# Outdoor Speaker location



## wirenut1110 (Apr 26, 2008)

To the best of my understanding on this subject, speakers should be at a height of about ear level in normal conditions. Meaning, if it's in a place where people mostly stand then 5-6' if sitting 3-4'.


----------



## jelly (Oct 19, 2007)

Makes sense to me, thanks wirenut.


----------



## kjwoodworking (Nov 21, 2007)

I think wirenut is right.

I have a neighbor who has outdoor speakers mounted about 10 to 12 feet high on the back of his house and when he has the volume set where you can hear it good, so can most of the other neighbors.

He is contemplating lowering them closer to ear level so the volume wont have to be turned up as loud. 

I'm just glad he doesn't like opera or Lawrence Welk. (I'm not saying either is bad, just bad on my ears!)


----------



## ktkelly (Apr 7, 2007)

Unlike a Family Room , or such, where the tweeter should typically be placed aprroximately at ear level, the reason for having outdor speakers mounted higher is that you do want to broadcast the sound to a larger area.


----------



## DIYtestdummy (Jan 16, 2008)

Depends on the speakers. The true acid test would be to test them at different locations. Different frequencies transmit differently with reflections. Also the enclosure design should be factored in. I like good sound quality without bothering anybody and there is a medial point if you try. Ground level gives great response, actually.

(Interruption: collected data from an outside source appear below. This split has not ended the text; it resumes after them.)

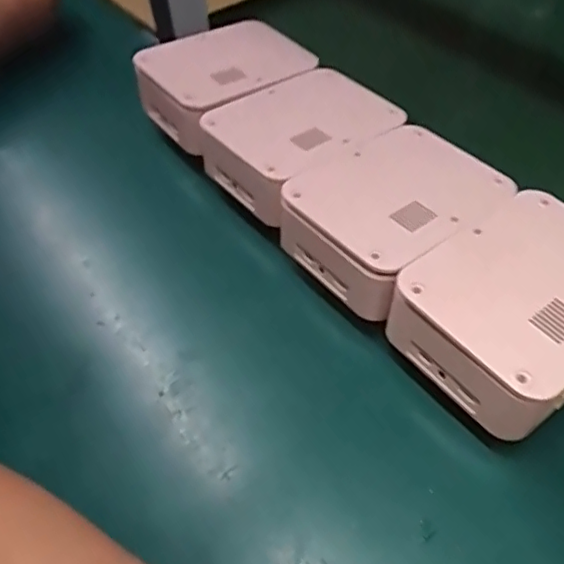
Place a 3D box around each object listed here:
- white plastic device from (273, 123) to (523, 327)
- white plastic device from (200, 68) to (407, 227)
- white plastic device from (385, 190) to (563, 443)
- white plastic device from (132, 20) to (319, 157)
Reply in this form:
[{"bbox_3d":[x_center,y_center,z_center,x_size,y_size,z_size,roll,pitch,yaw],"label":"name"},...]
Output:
[{"bbox_3d":[0.072,-0.048,0.382,0.126,0.044,0.097,-36,56,-22],"label":"white plastic device"},{"bbox_3d":[0.013,-0.108,0.437,0.131,0.038,0.100,-37,57,-22],"label":"white plastic device"},{"bbox_3d":[0.134,0.010,0.329,0.129,0.039,0.099,-34,56,-20],"label":"white plastic device"},{"bbox_3d":[-0.045,-0.168,0.489,0.128,0.040,0.102,-36,56,-21],"label":"white plastic device"}]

And please - if you and your friends are gonna get drunk and sing along, LEARN THE LYRICS. :laughing: (My neighbors are horrible singers, lol!)


----------



## steve1234 (Sep 13, 2007)

generally speaking higher frequencies are directional unlike lower frequencies. That why many speakers have moveable tweeters so you can "aim" them, and subwoofers can be hidden. This is very noticeable when you move to the side of a speaker. So to get a more "clear" sound, often associated with the higher frequencies, the speakers should be "aimed" as well as possible at the listening area.


----------